The first part of this publication focuses on a methodological, applied, and secondary research approach, in which the entire technological design process is thoroughly explained. This is intended to assist manufacturing engineers in their design work, using references as a foundation. New manufacturing diagrams are introduced, and the relationships between the various formulas are made clear, allowing for a deeper understanding of the underlying technology.

This part presents an innovative methodological framework by systematically combining applied and secondary research approaches to support manufacturing engineering design. The first part introduces a novel, structured interpretation of the technological design process, supported by newly developed manufacturing diagrams and clarified interrelationships among formulas. This contributes to a more comprehensive understanding of bending technologies and provides engineers with a practical, reference-based foundation for their design work—a notable methodological advancement in the field.

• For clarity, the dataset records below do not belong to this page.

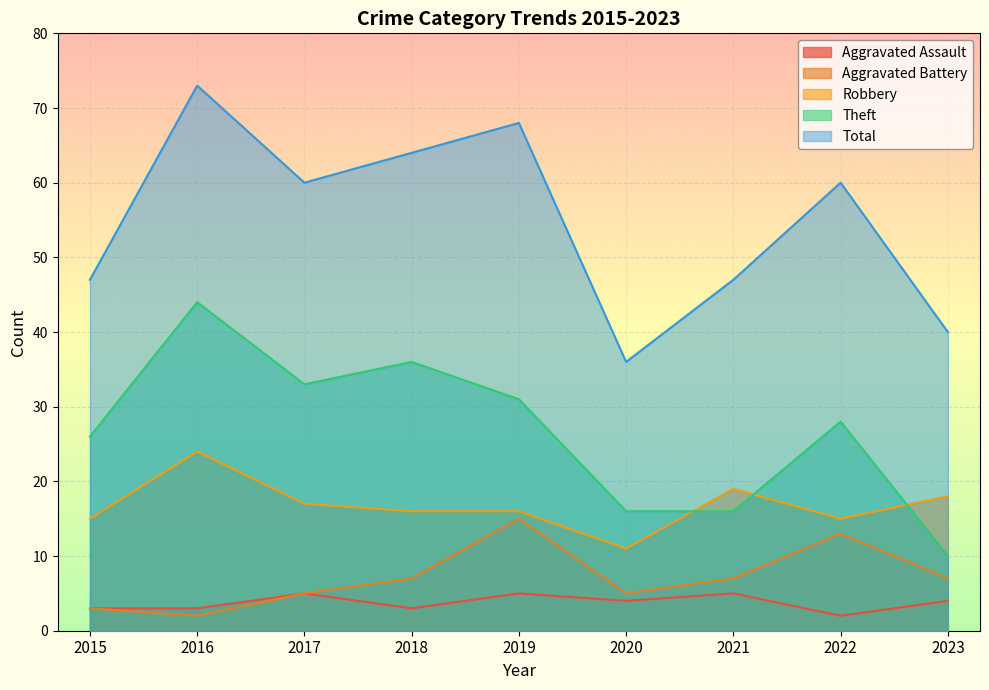

True or false: Aggravated Assault and Aggravated Battery intersect in this chart.

False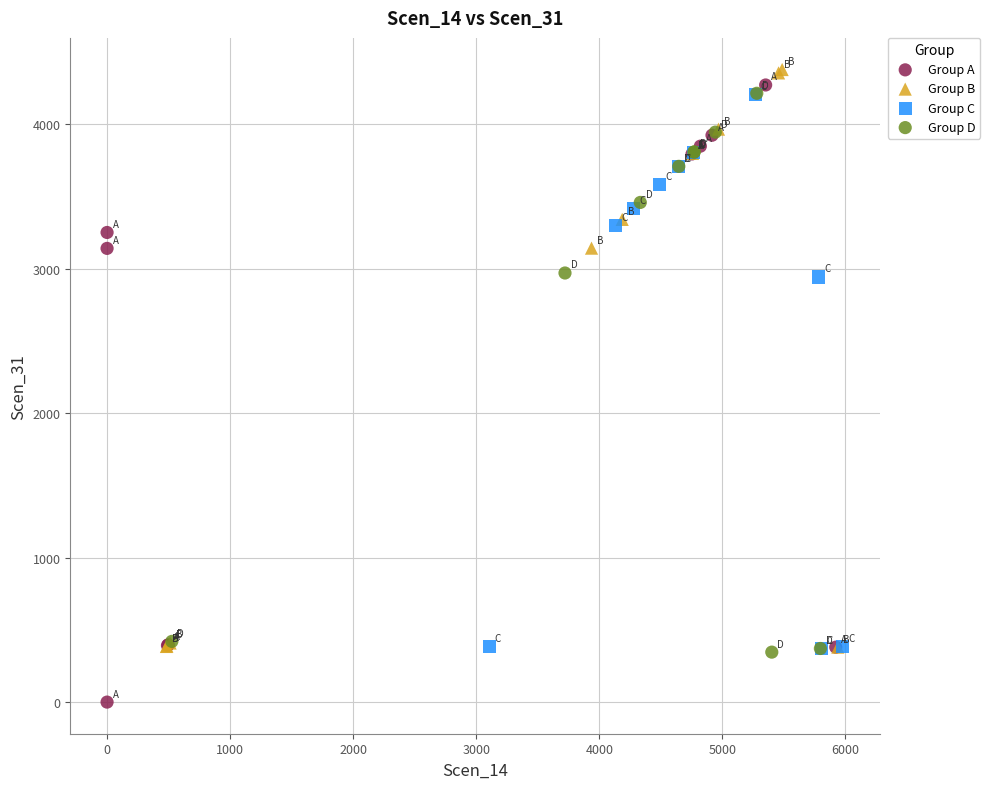

Which series reaches the minimum Y coordinate?

Group A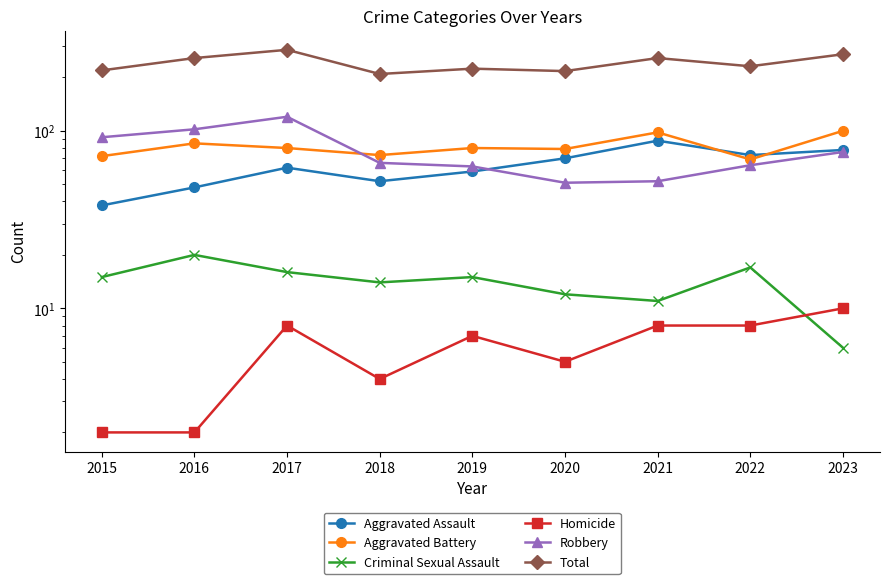

At which category is the sum across all series the highest?

2017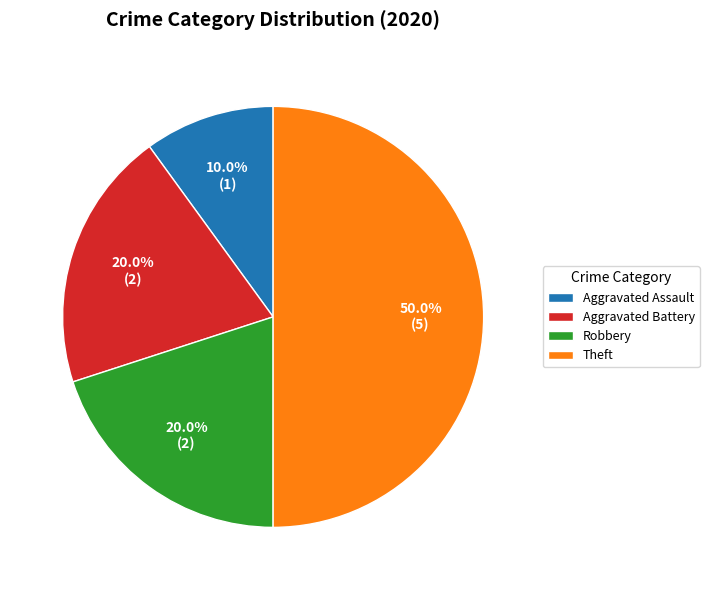

Which category has the smallest portion of the pie?

Aggravated Assault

The second part of the publication provides a manufacturing analysis aimed at identifying the relationships between selected variable parameters and the resulting technological outcomes. Four key experiments were conducted to assess the most critical initial manufacturing parameters. The findings of these experiments offer valuable insights for manufacturing designers, helping them understand the interactions between crucial parameters and enabling them to select the most optimized settings for executing the technology.

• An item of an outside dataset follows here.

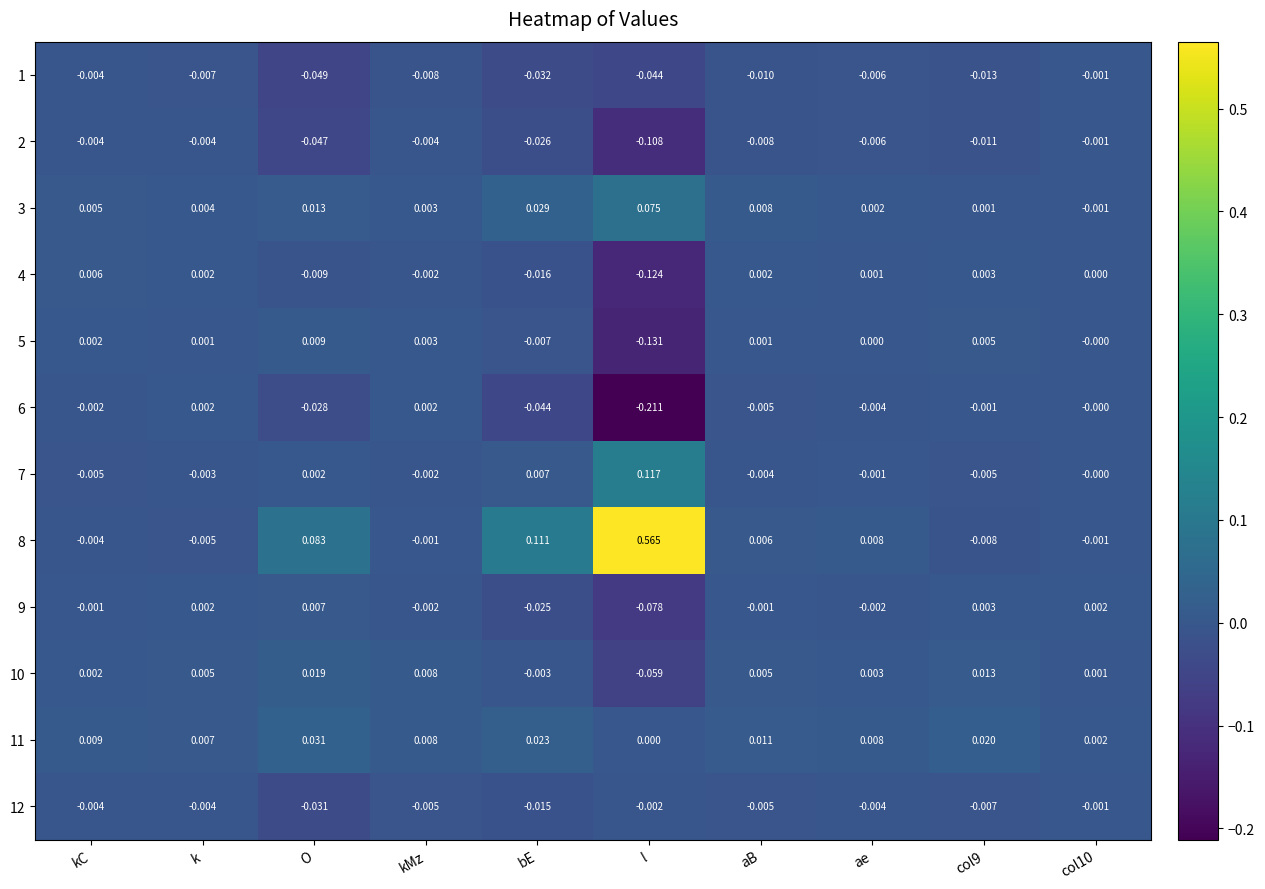

At which label does 5 first exceed 0?

kC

Based on formula (2), it is determinable that the neutral radius depends on the sheet thickness. The ratio between them is a linear proportion.

The second part delivers a scientifically grounded experimental analysis that explores the interactions between initial manufacturing parameters and technological outcomes. By varying one geometric parameter per experiment across four distinct trials, the study reveals how critical input variables—such as sheet thickness, bending radius, angle, and width—affect process performance. One particularly valuable theoretical contribution is the confirmation of a linear relationship between sheet thickness and the neutral radius, based on Formula (2).

This research holds significant value both from a theoretical perspective and for industrial applications. The combination of structured methodology, new visual tools (diagrams), and experimental validation makes this research both theoretically relevant and practically applicable in industrial contexts. It enables manufacturing designers to better predict and optimize process parameters, contributing to efficiency, accuracy, and technological innovation.